Extrait du texte:
---

Les projecteurs de l'actualité se sont récemment braqués sur le phénomène Bitcoins à l'occasion de la cessation d’activité soudaine et médiatisée de l'une de leur plus grandes plateformes d’échanges, MtGox. L'incident MtGox a eu pour vertu de mettre en lumière de nombreuses problématiques concernant la viabilité, la sécurité ainsi que les risques associés à ce système monétaire virtuel sans véritable précédent et jusqu'alors peu connu du grand public.

Le Bitcoin a été créé en 2009 a priori[1] comme un mode alternatif possible de règlement sécurisé des transactions sur Internet en dehors de toutes contraintes d'autorité centrale d'émission ou de contrôle. Il se présente comme une unité de valeur dématérialisée, correspondant à un nombre dont les propriétés mathématiques sont uniques et particulières. Chaque nombre correspond donc à une « pièce »[2] ou unité, émise graduellement (ou « trouvée »[3]) aux termes de longs calculs effectués grâce à de puissants ordinateurs mis à disposition par d'innombrables participants au système, dispersés dans le monde entier et appelés « miners »[4]. Dès l’origine, les concepteurs du projet ont volontairement limité le nombre de Bitcoins à « trouver » à 21 millions d’unités. A ce jour, le nombre de Bitcoins créés est estimé à environ 12,2 millions[5], et il est prévu que l'émission se poursuive encore quelques dizaines d’années jusqu'à atteindre le plafond initialement fixé.

N'importe qui peut se porter acquéreur de Bitcoins émis et en circulation par le biais de plateformes d’échanges et contre des devises ayant cours légal. On peut également en obtenir en vendant des biens ou services sur Internet rémunérés en Bitcoins. Les Bitcoins sont utilisables pour des transactions sur Internet auprès de l’un des 60.000 sites acceptant ce mode de paiement, ou entre particuliers acquis au système. Ils sont également devenus un outil de spéculation, comme n'importe quelle autre valeur faisant l'objet d'échanges.

Mais le Bitcoin est avant tout et principalement devenu un véritable outil de paiement non soumis aux contraintes règlementaires des monnaies officielles. Le Bitcoin échappe donc, pour l’instant, aux règles d’encadrement des systèmes monétaires internationaux et constitue un « mode de paiement décentralisé qui échappe au contrôle des Etats et de leurs banques centrales »[6]. Les autorités étatiques sont néanmoins et par la force des choses, concernées par cet outil parallèle et dérégulé (1) et au premier chef par les risques qu’il peut présenter notamment pour leurs détenteurs en cas de krach du système ou plus simplement d'une défaillance de l'un de ses opérateurs (faillite d'une plateforme d'échanges) (2). Si cette forme de paiement doit prospérer sans cadre réglementaire, les utilisateurs devront alors être alertés sur les risques de volatilité de ce qu'ils considèrent être une monnaie (3) mais également sur les risques liés à sa pérennité (4).

---

Informations fournies:
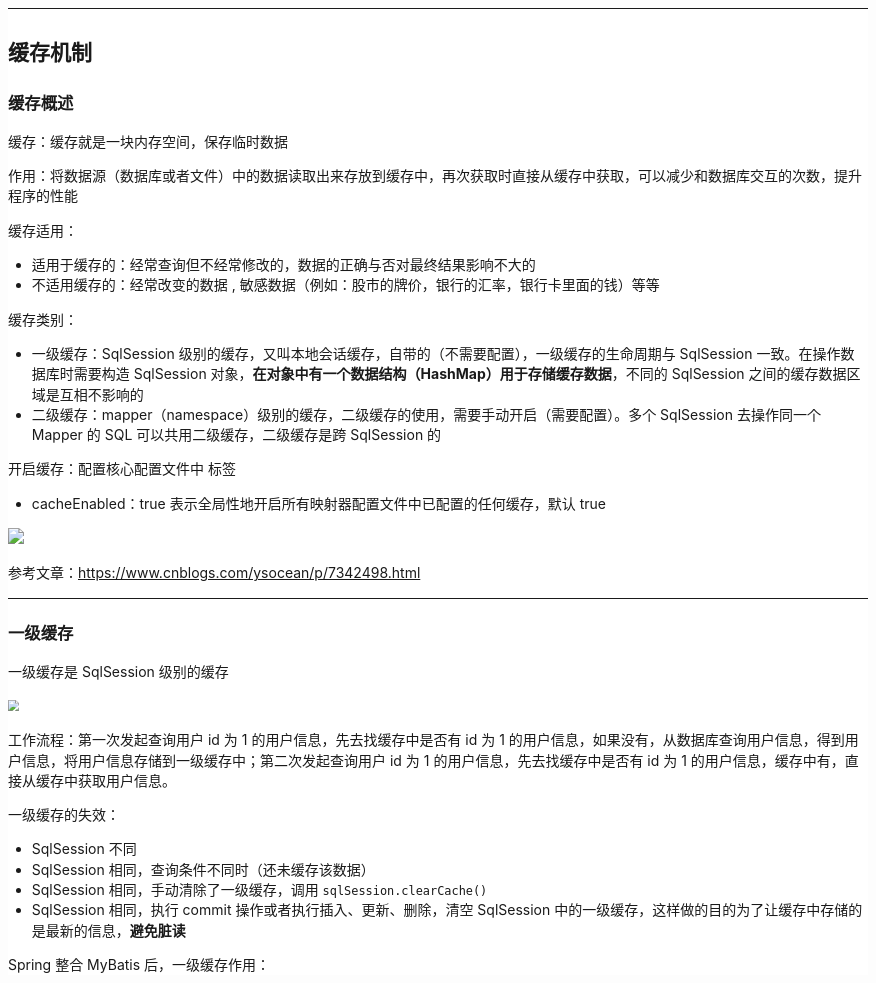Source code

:


***





## 缓存机制

### 缓存概述

缓存：缓存就是一块内存空间，保存临时数据

作用：将数据源（数据库或者文件）中的数据读取出来存放到缓存中，再次获取时直接从缓存中获取，可以减少和数据库交互的次数，提升程序的性能

缓存适用：

+ 适用于缓存的：经常查询但不经常修改的，数据的正确与否对最终结果影响不大的
+ 不适用缓存的：经常改变的数据 , 敏感数据（例如：股市的牌价，银行的汇率，银行卡里面的钱）等等

缓存类别：

* 一级缓存：SqlSession 级别的缓存，又叫本地会话缓存，自带的（不需要配置），一级缓存的生命周期与 SqlSession 一致。在操作数据库时需要构造 SqlSession 对象，**在对象中有一个数据结构（HashMap）用于存储缓存数据**，不同的 SqlSession 之间的缓存数据区域是互相不影响的
* 二级缓存：mapper（namespace）级别的缓存，二级缓存的使用，需要手动开启（需要配置）。多个 SqlSession 去操作同一个 Mapper 的 SQL 可以共用二级缓存，二级缓存是跨 SqlSession 的

开启缓存：配置核心配置文件中 <settings> 标签

* cacheEnabled：true 表示全局性地开启所有映射器配置文件中已配置的任何缓存，默认 true

![](https://seazean.oss-cn-beijing.aliyuncs.com/img/Frame/MyBatis-缓存的实现原理.png)



参考文章：https://www.cnblogs.com/ysocean/p/7342498.html



***



### 一级缓存

一级缓存是 SqlSession 级别的缓存

<img src="https://seazean.oss-cn-beijing.aliyuncs.com/img/Frame/MyBatis-一级缓存.png" style="zoom: 67%;" />

工作流程：第一次发起查询用户 id 为 1 的用户信息，先去找缓存中是否有 id 为 1 的用户信息，如果没有，从数据库查询用户信息，得到用户信息，将用户信息存储到一级缓存中；第二次发起查询用户 id 为 1 的用户信息，先去找缓存中是否有 id 为 1 的用户信息，缓存中有，直接从缓存中获取用户信息。

一级缓存的失效：

* SqlSession 不同
* SqlSession 相同，查询条件不同时（还未缓存该数据）
* SqlSession 相同，手动清除了一级缓存，调用 `sqlSession.clearCache()`
* SqlSession 相同，执行 commit 操作或者执行插入、更新、删除，清空 SqlSession 中的一级缓存，这样做的目的为了让缓存中存储的是最新的信息，**避免脏读**

Spring 整合 MyBatis 后，一级缓存作用：

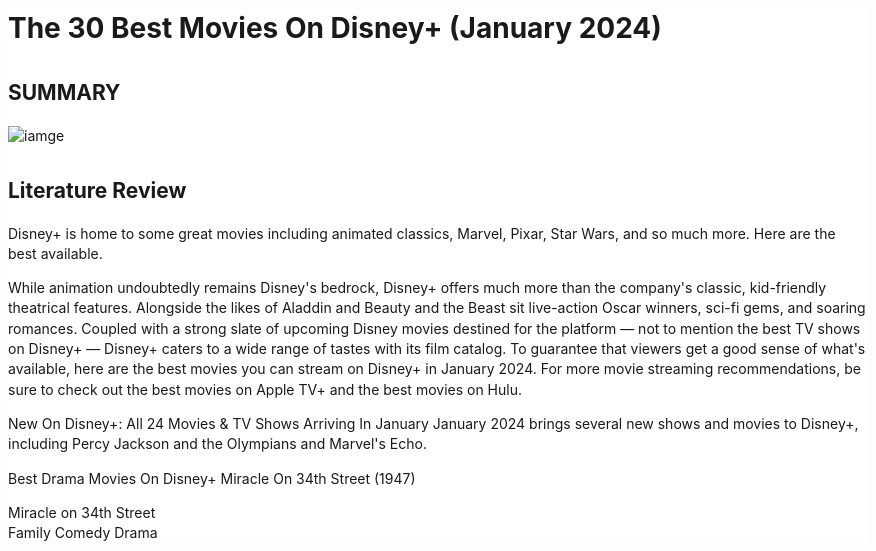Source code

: # The 30 Best Movies On Disney&#43; (January 2024)


## SUMMARY 

![iamge](https://static1.srcdn.com/wordpress/wp-content/uploads/2023/12/disney-movies-indiana-jones-5-princess-bride-encanto-black-panther-wakanda-forever-aladdin-star-wars-empire-strikes-back.jpg)

## Literature Review

Disney&#43; is home to some great movies including animated classics, Marvel, Pixar, Star Wars, and so much more. Here are the best available.





While animation undoubtedly remains Disney&#39;s bedrock, Disney&#43; offers much more than the company&#39;s classic, kid-friendly theatrical features. Alongside the likes of Aladdin and Beauty and the Beast sit live-action Oscar winners, sci-fi gems, and soaring romances. Coupled with a strong slate of upcoming Disney movies destined for the platform — not to mention the best TV shows on Disney&#43; — Disney&#43; caters to a wide range of tastes with its film catalog. To guarantee that viewers get a good sense of what&#39;s available, here are the best movies you can stream on Disney&#43; in January 2024.
For more movie streaming recommendations, be sure to check out the best movies on Apple TV&#43; and the best movies on Hulu. 










 








 
            
 
 New On Disney&#43;: All 24 Movies &amp; TV Shows Arriving In January 
January 2024 brings several new shows and movies to Disney&#43;, including Percy Jackson and the Olympians and Marvel&#39;s Echo.








 Best Drama Movies On Disney&#43; 
Miracle On 34th Street (1947)
        

  Miracle on 34th Street  
Family
Comedy
Drama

---

Prolongez l'extrait consacré au Bitcoin en reprenant immédiatement après sa dernière phrase.

  1. 1.Comment les autorités étatiques appréhendent-elles le Bitcoin ?

Les transactions réalisées en Bitcoins sont totalement anonymes, bien que de plus en plus de plateformes d’échanges exigent de leurs utilisateurs un justificatif d’identité (comme la plateforme Bitstamp en Allemagne). Il reste cependant facile de contourner ces exigences de façade, destinées surtout à apaiser certaines craintes des autorités locales.

C'est notamment grâce à cet anonymat que lors de la récente crise financière chypriote, de nombreux investisseurs étrangers auraient échangé leurs actifs en Bitcoins pour les faire « sortir » de Chypre sans subir les taxations bancaires.

Les Etats s’interrogent donc légitimement sur le caractère intrinsèquement opaque de ces opérations, susceptibles de favoriser le blanchiment de capitaux ou le financement du terrorisme. La Banque centrale européenne évoquait d’ailleurs ce risque en 2012 craignant que le Bitcoin ne devienne une « monnaie alternative pour le trafic de drogue et le blanchiment d’argent en raison de son haut degré d’anonymat »[7].

Certains pays comme la Russie ont déjà pris des mesures afin de déclarer le Bitcoin illégal et en ont interdit l'utilisation sur leur territoire national.

Pour les Etats comme la France, qui n'ont pas pris cette position radicale et officielle, ils sont susceptibles d'accueillir des plateformes d’échange qui réalisent des transactions d’achat/vente et d’échange de Bitcoins sans aucune habilitation particulière et sans contrôle spécifique.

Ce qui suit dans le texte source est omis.